Raúl Zaffaronis lapidare Definition – „Völkermord ist eine Strafgewalt ohne Hemmungen“ – weist darauf hin, dass die Polizei in Brasilien häufig (man denke an Massaker) ihre Strafgewalt ohne jegliche Hemmungen ausübt, ganz zu schweigen von den gesetzlich vorgeschriebenen. Aber ich stimme Raúl Zaffaroni völlig zu, was den unsichtbaren Dirigenten betrifft, der dieses Orchester leitet: Im Gegensatz zur berühmten Arie von verheißungsvoll, es ist nicht Satan, sondern das transnationale Video-Finanzkapital, das den Tanz anführt.

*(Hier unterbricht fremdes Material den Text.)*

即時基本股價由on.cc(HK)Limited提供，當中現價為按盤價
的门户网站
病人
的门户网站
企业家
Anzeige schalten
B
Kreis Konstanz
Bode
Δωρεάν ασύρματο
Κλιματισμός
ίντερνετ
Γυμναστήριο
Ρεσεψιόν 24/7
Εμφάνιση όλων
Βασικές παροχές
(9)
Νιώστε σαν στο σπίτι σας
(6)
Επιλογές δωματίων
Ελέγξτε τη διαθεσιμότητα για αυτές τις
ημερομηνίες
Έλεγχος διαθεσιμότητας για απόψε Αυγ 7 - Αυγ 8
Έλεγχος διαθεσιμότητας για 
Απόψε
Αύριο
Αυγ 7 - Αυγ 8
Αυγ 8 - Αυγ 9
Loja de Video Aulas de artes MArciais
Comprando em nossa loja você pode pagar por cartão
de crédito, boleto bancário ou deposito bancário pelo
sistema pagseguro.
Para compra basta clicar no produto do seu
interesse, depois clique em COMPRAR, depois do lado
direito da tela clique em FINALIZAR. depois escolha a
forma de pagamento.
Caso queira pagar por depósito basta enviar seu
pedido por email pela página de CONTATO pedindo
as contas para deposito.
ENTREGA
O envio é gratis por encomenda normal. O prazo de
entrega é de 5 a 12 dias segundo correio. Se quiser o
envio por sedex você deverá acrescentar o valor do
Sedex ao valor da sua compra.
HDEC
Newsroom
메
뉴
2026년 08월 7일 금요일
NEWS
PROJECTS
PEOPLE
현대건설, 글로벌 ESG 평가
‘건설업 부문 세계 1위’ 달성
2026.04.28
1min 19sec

In Anlehnung an die von Cecília Coimbra untersuchten Ansätze kommt es zur Projektion der Gefängniserfahrung auf die Subjektivität des Straftäters, und zwar in Raúl Zaffaronis brillanter Formel: Beim Eintreten: „Ich habe gestohlen“ oder „Ich habe gestohlen“; beim Verlassen: „Ich bin ein Dieb.“

Ana Luisa Barreto, Glauciene Farias und Clara Albuquerque, junge und ermutigende Kriminologinnen, die am Anfang ihrer vielversprechenden akademischen Karrieren Dinge wissen, für deren Erlernen ich Jahrzehnte gebraucht habe, ergänzen dieses Buch harmonisch und erfüllen uns mit Freude und Hoffnung, weil wir spüren, dass unsere Predigten nicht umsonst waren und dass all unsere Kämpfe in Zukunft besser vorbereitete und stärkere Kämpfer haben werden.

*Nil-Baptisten ist Rechtsanwalt und emeritierter Professor an der Staatlichen Universität von Rio de Janeiro (UERJ). Autor u.a. von Kritische Einführung in das brasilianische Strafrecht (Revan).